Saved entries
__________________________________________________

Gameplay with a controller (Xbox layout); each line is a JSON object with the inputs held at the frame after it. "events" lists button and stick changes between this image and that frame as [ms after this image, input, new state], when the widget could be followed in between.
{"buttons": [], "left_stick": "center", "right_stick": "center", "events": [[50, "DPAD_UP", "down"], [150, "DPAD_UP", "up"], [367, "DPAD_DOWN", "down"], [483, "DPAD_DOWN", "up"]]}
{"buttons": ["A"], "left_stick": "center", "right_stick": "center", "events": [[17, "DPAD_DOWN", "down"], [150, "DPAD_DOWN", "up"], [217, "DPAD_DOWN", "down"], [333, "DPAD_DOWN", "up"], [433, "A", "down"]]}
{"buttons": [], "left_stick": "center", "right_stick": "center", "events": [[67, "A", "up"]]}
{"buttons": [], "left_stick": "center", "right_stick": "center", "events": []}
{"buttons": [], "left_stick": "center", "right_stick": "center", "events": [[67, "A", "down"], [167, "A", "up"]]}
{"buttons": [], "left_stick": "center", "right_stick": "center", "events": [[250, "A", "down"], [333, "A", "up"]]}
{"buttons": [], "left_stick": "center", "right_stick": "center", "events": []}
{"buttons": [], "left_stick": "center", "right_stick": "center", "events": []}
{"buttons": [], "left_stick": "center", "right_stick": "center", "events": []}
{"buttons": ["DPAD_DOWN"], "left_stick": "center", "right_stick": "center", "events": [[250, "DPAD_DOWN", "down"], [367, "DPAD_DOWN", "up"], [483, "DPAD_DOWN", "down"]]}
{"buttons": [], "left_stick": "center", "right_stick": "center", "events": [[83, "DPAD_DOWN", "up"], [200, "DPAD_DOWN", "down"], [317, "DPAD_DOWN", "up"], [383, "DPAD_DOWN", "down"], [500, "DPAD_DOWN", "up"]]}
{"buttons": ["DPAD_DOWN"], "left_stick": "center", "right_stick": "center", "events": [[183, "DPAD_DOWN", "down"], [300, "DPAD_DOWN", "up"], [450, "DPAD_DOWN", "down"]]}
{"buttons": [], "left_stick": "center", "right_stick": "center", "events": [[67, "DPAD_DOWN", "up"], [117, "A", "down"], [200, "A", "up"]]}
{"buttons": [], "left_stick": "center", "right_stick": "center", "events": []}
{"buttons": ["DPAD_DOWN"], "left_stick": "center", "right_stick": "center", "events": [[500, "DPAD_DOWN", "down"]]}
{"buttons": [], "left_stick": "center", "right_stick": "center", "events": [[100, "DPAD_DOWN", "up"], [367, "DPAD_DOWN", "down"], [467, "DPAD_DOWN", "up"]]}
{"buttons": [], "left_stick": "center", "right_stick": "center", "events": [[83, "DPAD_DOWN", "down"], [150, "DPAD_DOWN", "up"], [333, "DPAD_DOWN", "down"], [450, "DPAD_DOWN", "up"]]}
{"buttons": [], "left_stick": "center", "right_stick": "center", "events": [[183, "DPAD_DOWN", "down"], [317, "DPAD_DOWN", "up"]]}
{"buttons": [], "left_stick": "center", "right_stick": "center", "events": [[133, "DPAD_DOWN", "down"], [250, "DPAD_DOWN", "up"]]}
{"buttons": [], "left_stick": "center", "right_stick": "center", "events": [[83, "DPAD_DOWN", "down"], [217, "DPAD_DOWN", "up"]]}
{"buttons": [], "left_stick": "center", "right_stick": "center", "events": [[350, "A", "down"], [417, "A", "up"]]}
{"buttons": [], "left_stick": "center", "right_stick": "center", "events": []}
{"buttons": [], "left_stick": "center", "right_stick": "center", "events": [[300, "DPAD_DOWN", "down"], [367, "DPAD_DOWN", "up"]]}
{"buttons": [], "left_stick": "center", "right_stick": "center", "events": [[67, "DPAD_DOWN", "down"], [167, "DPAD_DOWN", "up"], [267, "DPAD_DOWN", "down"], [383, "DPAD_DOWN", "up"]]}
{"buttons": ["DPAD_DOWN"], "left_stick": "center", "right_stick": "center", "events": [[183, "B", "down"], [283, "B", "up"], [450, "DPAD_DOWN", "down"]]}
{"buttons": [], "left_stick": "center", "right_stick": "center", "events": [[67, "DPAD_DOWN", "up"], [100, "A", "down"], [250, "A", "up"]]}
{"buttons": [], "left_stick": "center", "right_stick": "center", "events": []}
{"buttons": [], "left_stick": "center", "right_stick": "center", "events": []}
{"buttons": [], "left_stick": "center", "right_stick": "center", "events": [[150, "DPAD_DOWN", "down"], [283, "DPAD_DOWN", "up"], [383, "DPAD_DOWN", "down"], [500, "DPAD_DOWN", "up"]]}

__________________________________________________

## Exercise goal
Above are the records; reproduce all of them exactly.

## Problem solution
Gameplay with a controller (Xbox layout); each line is a JSON object with the inputs held at the frame after it. "events" lists button and stick changes between this image and that frame as [ms after this image, input, new state], when the widget could be followed in between.
{"buttons": [], "left_stick": "center", "right_stick": "center", "events": [[50, "DPAD_UP", "down"], [150, "DPAD_UP", "up"], [367, "DPAD_DOWN", "down"], [483, "DPAD_DOWN", "up"]]}
{"buttons": ["A"], "left_stick": "center", "right_stick": "center", "events": [[17, "DPAD_DOWN", "down"], [150, "DPAD_DOWN", "up"], [217, "DPAD_DOWN", "down"], [333, "DPAD_DOWN", "up"], [433, "A", "down"]]}
{"buttons": [], "left_stick": "center", "right_stick": "center", "events": [[67, "A", "up"]]}
{"buttons": [], "left_stick": "center", "right_stick": "center", "events": []}
{"buttons": [], "left_stick": "center", "right_stick": "center", "events": [[67, "A", "down"], [167, "A", "up"]]}
{"buttons": [], "left_stick": "center", "right_stick": "center", "events": [[250, "A", "down"], [333, "A", "up"]]}
{"buttons": [], "left_stick": "center", "right_stick": "center", "events": []}
{"buttons": [], "left_stick": "center", "right_stick": "center", "events": []}
{"buttons": [], "left_stick": "center", "right_stick": "center", "events": []}
{"buttons": ["DPAD_DOWN"], "left_stick": "center", "right_stick": "center", "events": [[250, "DPAD_DOWN", "down"], [367, "DPAD_DOWN", "up"], [483, "DPAD_DOWN", "down"]]}
{"buttons": [], "left_stick": "center", "right_stick": "center", "events": [[83, "DPAD_DOWN", "up"], [200, "DPAD_DOWN", "down"], [317, "DPAD_DOWN", "up"], [383, "DPAD_DOWN", "down"], [500, "DPAD_DOWN", "up"]]}
{"buttons": ["DPAD_DOWN"], "left_stick": "center", "right_stick": "center", "events": [[183, "DPAD_DOWN", "down"], [300, "DPAD_DOWN", "up"], [450, "DPAD_DOWN", "down"]]}
{"buttons": [], "left_stick": "center", "right_stick": "center", "events": [[67, "DPAD_DOWN", "up"], [117, "A", "down"], [200, "A", "up"]]}
{"buttons": [], "left_stick": "center", "right_stick": "center", "events": []}
{"buttons": ["DPAD_DOWN"], "left_stick": "center", "right_stick": "center", "events": [[500, "DPAD_DOWN", "down"]]}
{"buttons": [], "left_stick": "center", "right_stick": "center", "events": [[100, "DPAD_DOWN", "up"], [367, "DPAD_DOWN", "down"], [467, "DPAD_DOWN", "up"]]}
{"buttons": [], "left_stick": "center", "right_stick": "center", "events": [[83, "DPAD_DOWN", "down"], [150, "DPAD_DOWN", "up"], [333, "DPAD_DOWN", "down"], [450, "DPAD_DOWN", "up"]]}
{"buttons": [], "left_stick": "center", "right_stick": "center", "events": [[183, "DPAD_DOWN", "down"], [317, "DPAD_DOWN", "up"]]}
{"buttons": [], "left_stick": "center", "right_stick": "center", "events": [[133, "DPAD_DOWN", "down"], [250, "DPAD_DOWN", "up"]]}
{"buttons": [], "left_stick": "center", "right_stick": "center", "events": [[83, "DPAD_DOWN", "down"], [217, "DPAD_DOWN", "up"]]}
{"buttons": [], "left_stick": "center", "right_stick": "center", "events": [[350, "A", "down"], [417, "A", "up"]]}
{"buttons": [], "left_stick": "center", "right_stick": "center", "events": []}
{"buttons": [], "left_stick": "center", "right_stick": "center", "events": [[300, "DPAD_DOWN", "down"], [367, "DPAD_DOWN", "up"]]}
{"buttons": [], "left_stick": "center", "right_stick": "center", "events": [[67, "DPAD_DOWN", "down"], [167, "DPAD_DOWN", "up"], [267, "DPAD_DOWN", "down"], [383, "DPAD_DOWN", "up"]]}
{"buttons": ["DPAD_DOWN"], "left_stick": "center", "right_stick": "center", "events": [[183, "B", "down"], [283, "B", "up"], [450, "DPAD_DOWN", "down"]]}
{"buttons": [], "left_stick": "center", "right_stick": "center", "events": [[67, "DPAD_DOWN", "up"], [100, "A", "down"], [250, "A", "up"]]}
{"buttons": [], "left_stick": "center", "right_stick": "center", "events": []}
{"buttons": [], "left_stick": "center", "right_stick": "center", "events": []}
{"buttons": [], "left_stick": "center", "right_stick": "center", "events": [[150, "DPAD_DOWN", "down"], [283, "DPAD_DOWN", "up"], [383, "DPAD_DOWN", "down"], [500, "DPAD_DOWN", "up"]]}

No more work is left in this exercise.